(Saved entries)
======
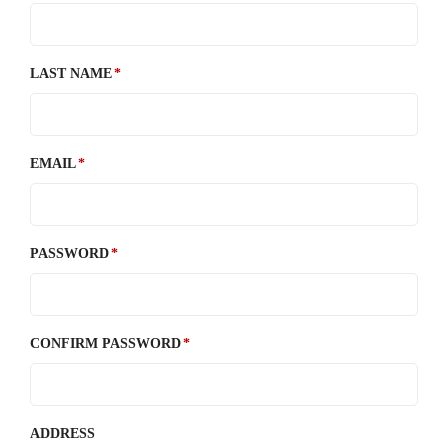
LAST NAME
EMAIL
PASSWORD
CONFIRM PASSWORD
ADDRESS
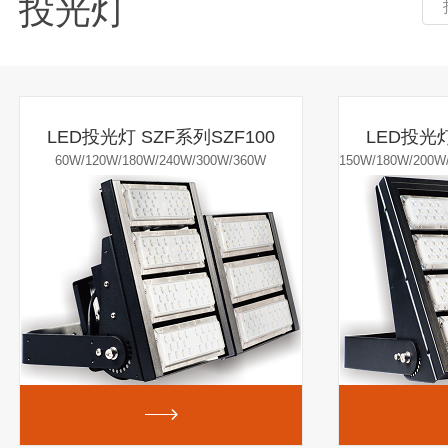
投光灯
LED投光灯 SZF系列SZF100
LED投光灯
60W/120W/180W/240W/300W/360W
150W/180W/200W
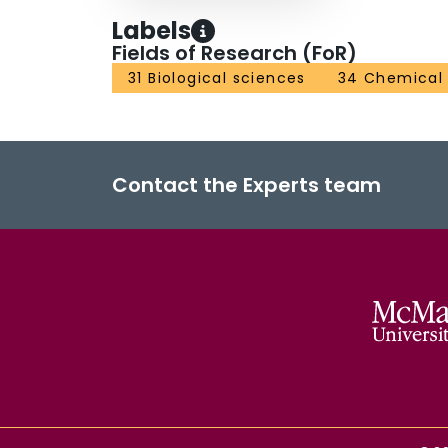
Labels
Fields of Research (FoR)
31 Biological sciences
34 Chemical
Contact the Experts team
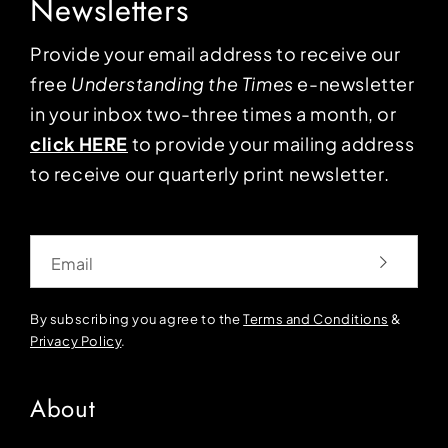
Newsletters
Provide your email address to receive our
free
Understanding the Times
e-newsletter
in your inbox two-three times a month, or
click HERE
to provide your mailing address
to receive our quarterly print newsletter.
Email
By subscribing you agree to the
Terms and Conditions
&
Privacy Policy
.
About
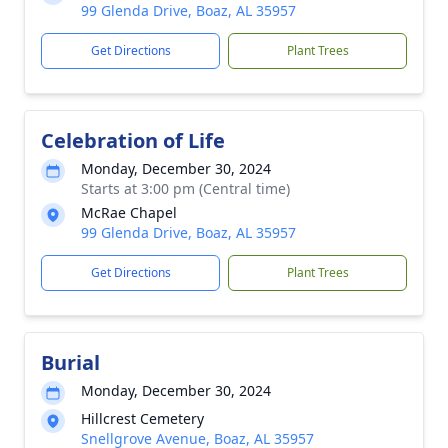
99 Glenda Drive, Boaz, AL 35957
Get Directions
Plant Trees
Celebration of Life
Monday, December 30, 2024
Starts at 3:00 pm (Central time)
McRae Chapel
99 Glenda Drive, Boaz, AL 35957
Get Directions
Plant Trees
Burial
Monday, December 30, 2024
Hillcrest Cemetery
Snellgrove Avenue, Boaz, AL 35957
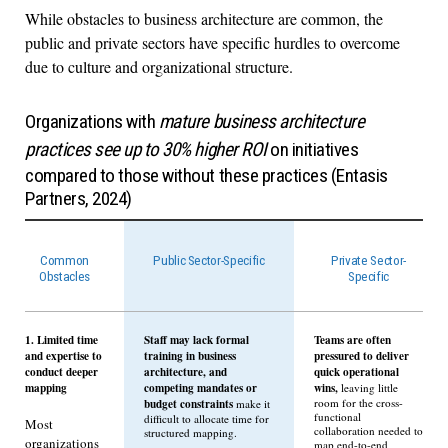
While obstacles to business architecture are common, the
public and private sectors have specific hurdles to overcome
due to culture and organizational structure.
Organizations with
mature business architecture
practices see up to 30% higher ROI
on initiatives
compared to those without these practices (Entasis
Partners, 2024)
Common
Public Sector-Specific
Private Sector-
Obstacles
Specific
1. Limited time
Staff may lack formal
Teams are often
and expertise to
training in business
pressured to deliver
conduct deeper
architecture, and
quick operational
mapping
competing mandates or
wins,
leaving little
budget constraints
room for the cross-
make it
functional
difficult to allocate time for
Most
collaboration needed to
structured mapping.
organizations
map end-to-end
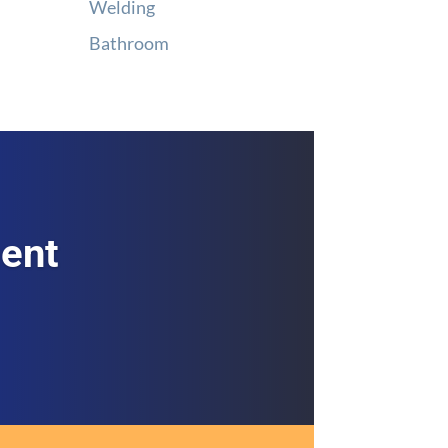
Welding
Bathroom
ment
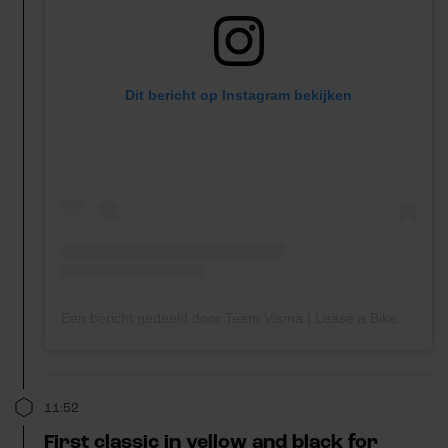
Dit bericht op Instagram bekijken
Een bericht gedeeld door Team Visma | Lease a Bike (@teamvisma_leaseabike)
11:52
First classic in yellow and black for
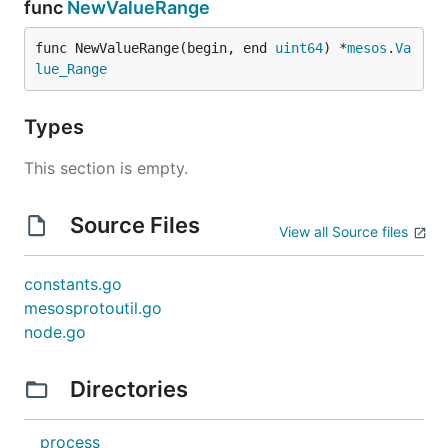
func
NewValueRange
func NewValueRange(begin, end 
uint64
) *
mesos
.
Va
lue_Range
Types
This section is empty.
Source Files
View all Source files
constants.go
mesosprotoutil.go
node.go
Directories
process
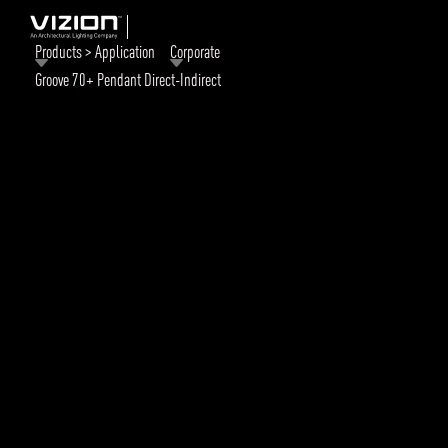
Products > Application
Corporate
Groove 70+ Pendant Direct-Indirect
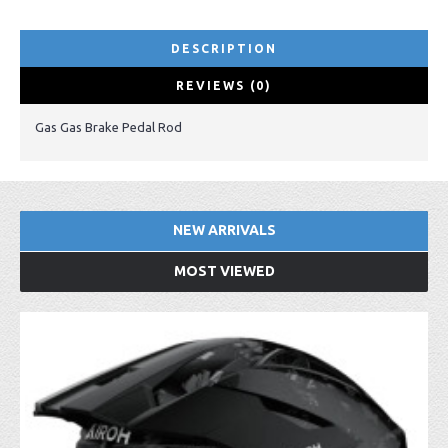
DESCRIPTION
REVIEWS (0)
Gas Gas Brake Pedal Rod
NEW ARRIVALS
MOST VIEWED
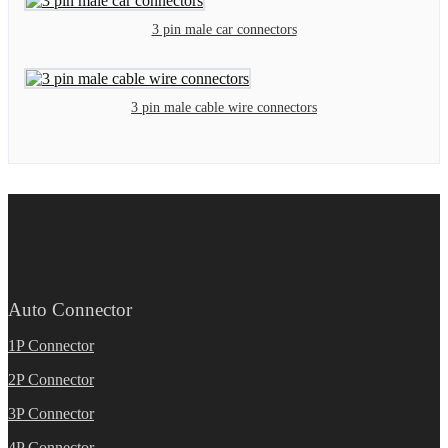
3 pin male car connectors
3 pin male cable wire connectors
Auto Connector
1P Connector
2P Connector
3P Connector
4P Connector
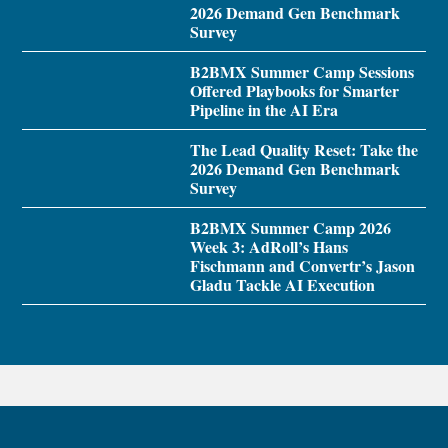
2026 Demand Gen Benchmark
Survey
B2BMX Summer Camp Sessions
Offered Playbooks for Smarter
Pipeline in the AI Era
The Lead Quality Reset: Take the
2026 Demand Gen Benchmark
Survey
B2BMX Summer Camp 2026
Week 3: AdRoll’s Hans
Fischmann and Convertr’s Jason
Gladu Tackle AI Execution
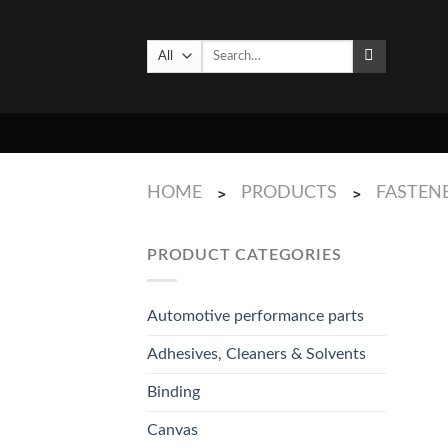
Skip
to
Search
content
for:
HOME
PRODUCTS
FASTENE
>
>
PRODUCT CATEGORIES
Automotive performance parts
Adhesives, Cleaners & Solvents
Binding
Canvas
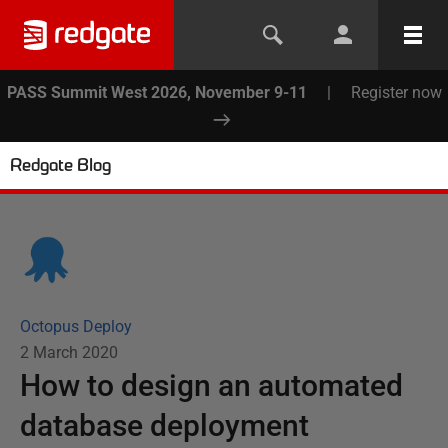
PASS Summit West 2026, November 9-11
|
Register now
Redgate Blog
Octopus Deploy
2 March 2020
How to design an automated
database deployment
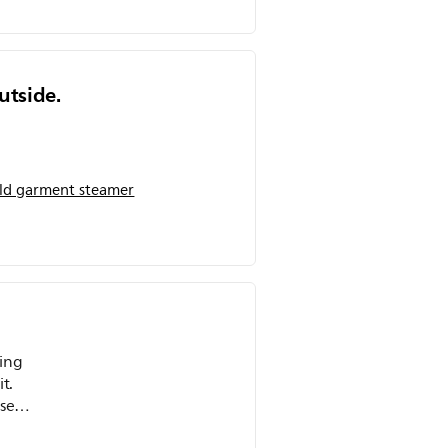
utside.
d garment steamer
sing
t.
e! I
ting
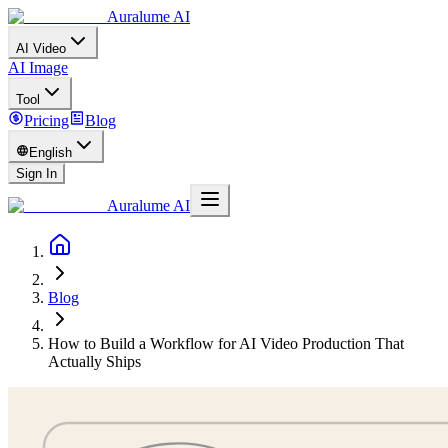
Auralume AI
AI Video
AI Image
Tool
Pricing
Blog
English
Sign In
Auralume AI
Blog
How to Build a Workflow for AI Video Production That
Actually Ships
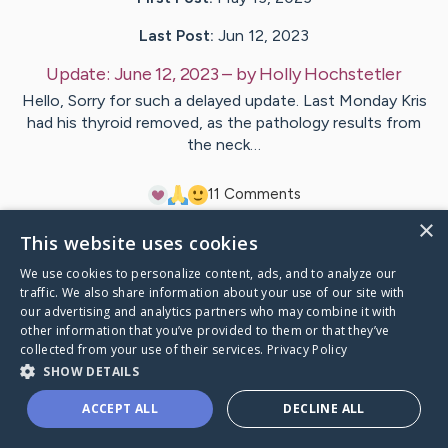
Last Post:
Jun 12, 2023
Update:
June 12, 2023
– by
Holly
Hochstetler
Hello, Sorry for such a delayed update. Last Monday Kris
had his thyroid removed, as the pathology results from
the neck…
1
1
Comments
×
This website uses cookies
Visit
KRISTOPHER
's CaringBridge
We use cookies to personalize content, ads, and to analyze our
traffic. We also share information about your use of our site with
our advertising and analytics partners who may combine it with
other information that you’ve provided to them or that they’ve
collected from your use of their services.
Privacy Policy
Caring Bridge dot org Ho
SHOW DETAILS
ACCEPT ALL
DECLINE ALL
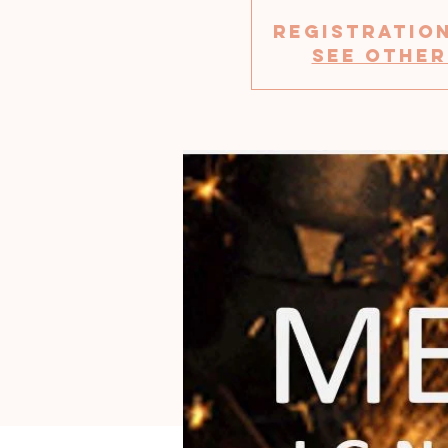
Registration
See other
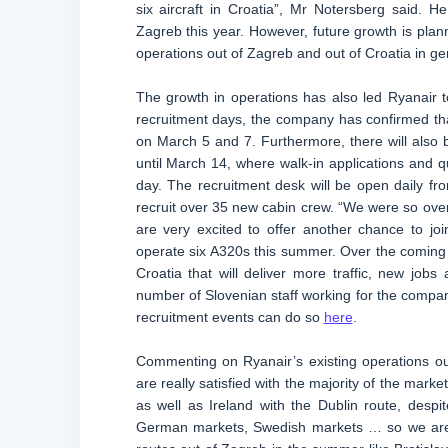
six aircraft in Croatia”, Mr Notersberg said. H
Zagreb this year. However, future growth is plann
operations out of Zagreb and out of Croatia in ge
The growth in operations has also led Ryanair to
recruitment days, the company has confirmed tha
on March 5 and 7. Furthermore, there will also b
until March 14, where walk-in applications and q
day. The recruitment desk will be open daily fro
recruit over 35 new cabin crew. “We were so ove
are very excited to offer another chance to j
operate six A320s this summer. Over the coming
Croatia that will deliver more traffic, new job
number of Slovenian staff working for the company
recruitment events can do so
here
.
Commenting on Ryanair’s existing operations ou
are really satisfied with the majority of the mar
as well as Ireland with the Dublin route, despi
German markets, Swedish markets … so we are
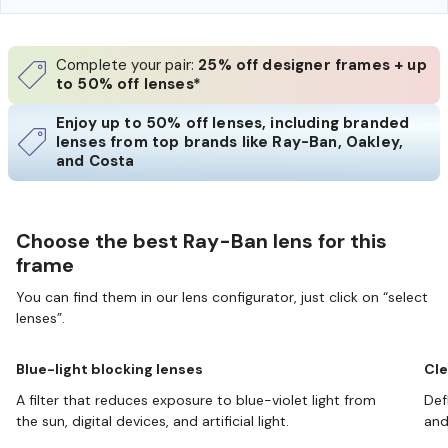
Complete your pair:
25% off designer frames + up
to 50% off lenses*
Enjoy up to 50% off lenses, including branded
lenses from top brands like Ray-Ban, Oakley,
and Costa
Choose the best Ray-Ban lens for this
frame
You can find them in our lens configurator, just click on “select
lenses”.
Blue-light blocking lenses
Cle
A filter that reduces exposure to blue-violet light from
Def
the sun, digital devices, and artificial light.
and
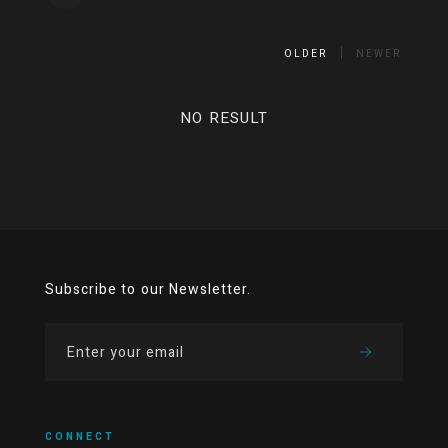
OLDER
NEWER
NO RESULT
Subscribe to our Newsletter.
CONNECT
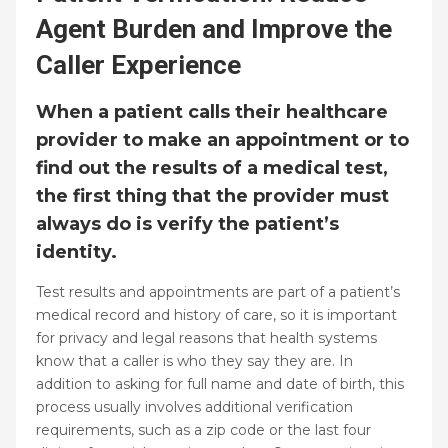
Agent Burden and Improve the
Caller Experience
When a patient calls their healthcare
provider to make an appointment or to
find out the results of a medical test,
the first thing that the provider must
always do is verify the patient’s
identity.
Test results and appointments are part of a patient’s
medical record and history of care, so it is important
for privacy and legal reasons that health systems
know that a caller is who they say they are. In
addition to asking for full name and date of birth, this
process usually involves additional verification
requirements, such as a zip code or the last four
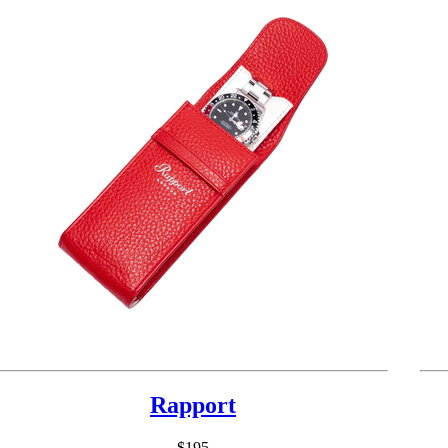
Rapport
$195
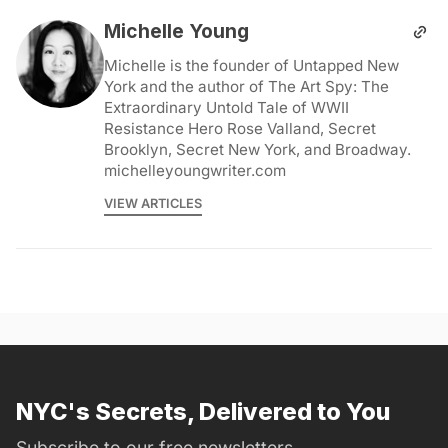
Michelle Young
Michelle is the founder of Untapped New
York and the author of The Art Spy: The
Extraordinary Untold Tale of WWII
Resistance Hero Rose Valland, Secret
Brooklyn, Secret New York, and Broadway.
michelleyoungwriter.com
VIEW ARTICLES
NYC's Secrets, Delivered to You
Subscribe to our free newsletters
======
### Brief
Reproduce every line of text from the records above word for word, in the same order and line breaks, and omit the picture markers.

### Your response
LAST NAME
EMAIL
PASSWORD
CONFIRM PASSWORD
ADDRESS
投光灯
LED投光灯 SZF系列SZF100
LED投光灯
60W/120W/180W/240W/300W/360W
150W/180W/200W
Labels
Fields of Research (FoR)
31 Biological sciences
34 Chemical
Contact the Experts team
Newsletters
Provide your email address to receive our
free
Understanding the Times
e-newsletter
in your inbox two-three times a month, or
click HERE
to provide your mailing address
to receive our quarterly print newsletter.
Email
By subscribing you agree to the
Terms and Conditions
&
Privacy Policy
.
About
99 Glenda Drive, Boaz, AL 35957
Get Directions
Plant Trees
Celebration of Life
Monday, December 30, 2024
Starts at 3:00 pm (Central time)
McRae Chapel
99 Glenda Drive, Boaz, AL 35957
Get Directions
Plant Trees
Burial
Monday, December 30, 2024
Hillcrest Cemetery
Snellgrove Avenue, Boaz, AL 35957
While obstacles to business architecture are common, the
public and private sectors have specific hurdles to overcome
due to culture and organizational structure.
Organizations with
mature business architecture
practices see up to 30% higher ROI
on initiatives
compared to those without these practices (Entasis
Partners, 2024)
Common
Public Sector-Specific
Private Sector-
Obstacles
Specific
1. Limited time
Staff may lack formal
Teams are often
and expertise to
training in business
pressured to deliver
conduct deeper
architecture, and
quick operational
mapping
competing mandates or
wins,
leaving little
budget constraints
room for the cross-
make it
functional
difficult to allocate time for
Most
collaboration needed to
structured mapping.
organizations
map end-to-end
Welding
Bathroom
ment
Dit bericht op Instagram bekijken
Een bericht gedeeld door Team Visma | Lease a Bike (@teamvisma_leaseabike)
11:52
First classic in yellow and black for
func
NewValueRange
func NewValueRange(begin, end 
uint64
) *
mesos
.
Va
lue_Range
Types
This section is empty.
Source Files
View all Source files
constants.go
mesosprotoutil.go
node.go
Directories
process
Products > Application
Corporate
Groove 70+ Pendant Direct-Indirect
DESCRIPTION
REVIEWS (0)
Gas Gas Brake Pedal Rod
NEW ARRIVALS
MOST VIEWED
3 pin male car connectors
3 pin male cable wire connectors
Auto Connector
1P Connector
2P Connector
3P Connector
4P Connector
2026 Demand Gen Benchmark
Survey
B2BMX Summer Camp Sessions
Offered Playbooks for Smarter
Pipeline in the AI Era
The Lead Quality Reset: Take the
2026 Demand Gen Benchmark
Survey
B2BMX Summer Camp 2026
Week 3: AdRoll’s Hans
Fischmann and Convertr’s Jason
Gladu Tackle AI Execution
Skip
to
Search
content
for:
HOME
PRODUCTS
FASTENE
>
>
PRODUCT CATEGORIES
Automotive performance parts
Adhesives, Cleaners & Solvents
Binding
Canvas
PASS Summit West 2026, November 9-11
|
Register now
Redgate Blog
Octopus Deploy
2 March 2020
How to design an automated
database deployment
utside.
d garment steamer
sing
t.
e! I
ting
Auralume AI
AI Video
AI Image
Tool
Pricing
Blog
English
Sign In
Auralume AI
Blog
How to Build a Workflow for AI Video Production That
Actually Ships
Last Post:
Jun 12, 2023
Update:
June 12, 2023
– by
Holly
Hochstetler
Hello, Sorry for such a delayed update. Last Monday Kris
had his thyroid removed, as the pathology results from
the neck…
1
1
Comments
×
This website uses cookies
Visit
KRISTOPHER
's CaringBridge
We use cookies to personalize content, ads, and to analyze our
traffic. We also share information about your use of our site with
our advertising and analytics partners who may combine it with
other information that you’ve provided to them or that they’ve
collected from your use of their services.
Privacy Policy
Caring Bridge dot org Ho
SHOW DETAILS
ACCEPT ALL
DECLINE ALL
Registration
See other
six aircraft in Croatia”, Mr Notersberg said. H
Zagreb this year. However, future growth is plann
operations out of Zagreb and out of Croatia in ge
The growth in operations has also led Ryanair to
recruitment days, the company has confirmed tha
on March 5 and 7. Furthermore, there will also b
until March 14, where walk-in applications and q
day. The recruitment desk will be open daily fro
recruit over 35 new cabin crew. “We were so ove
are very excited to offer another chance to j
operate six A320s this summer. Over the coming
Croatia that will deliver more traffic, new job
number of Slovenian staff working for the company
recruitment events can do so
here
.
Commenting on Ryanair’s existing operations ou
are really satisfied with the majority of the mar
as well as Ireland with the Dublin route, despi
German markets, Swedish markets … so we are
Complete your pair:
25% off designer frames + up
to 50% off lenses*
Enjoy up to 50% off lenses, including branded
lenses from top brands like Ray-Ban, Oakley,
and Costa
Choose the best Ray-Ban lens for this
frame
You can find them in our lens configurator, just click on “select
lenses”.
Blue-light blocking lenses
Cle
A filter that reduces exposure to blue-violet light from
Def
the sun, digital devices, and artificial light.
and
OLDER
NEWER
NO RESULT
Subscribe to our Newsletter.
CONNECT
Agent Burden and Improve the
Caller Experience
When a patient calls their healthcare
provider to make an appointment or to
find out the results of a medical test,
the first thing that the provider must
always do is verify the patient’s
identity.
Test results and appointments are part of a patient’s
medical record and history of care, so it is important
for privacy and legal reasons that health systems
know that a caller is who they say they are. In
addition to asking for full name and date of birth, this
process usually involves additional verification
requirements, such as a zip code or the last four
Rapport
$195
Michelle Young
Michelle is the founder of Untapped New
York and the author of The Art Spy: The
Extraordinary Untold Tale of WWII
Resistance Hero Rose Valland, Secret
Brooklyn, Secret New York, and Broadway.
michelleyoungwriter.com
VIEW ARTICLES
NYC's Secrets, Delivered to You
Subscribe to our free newsletters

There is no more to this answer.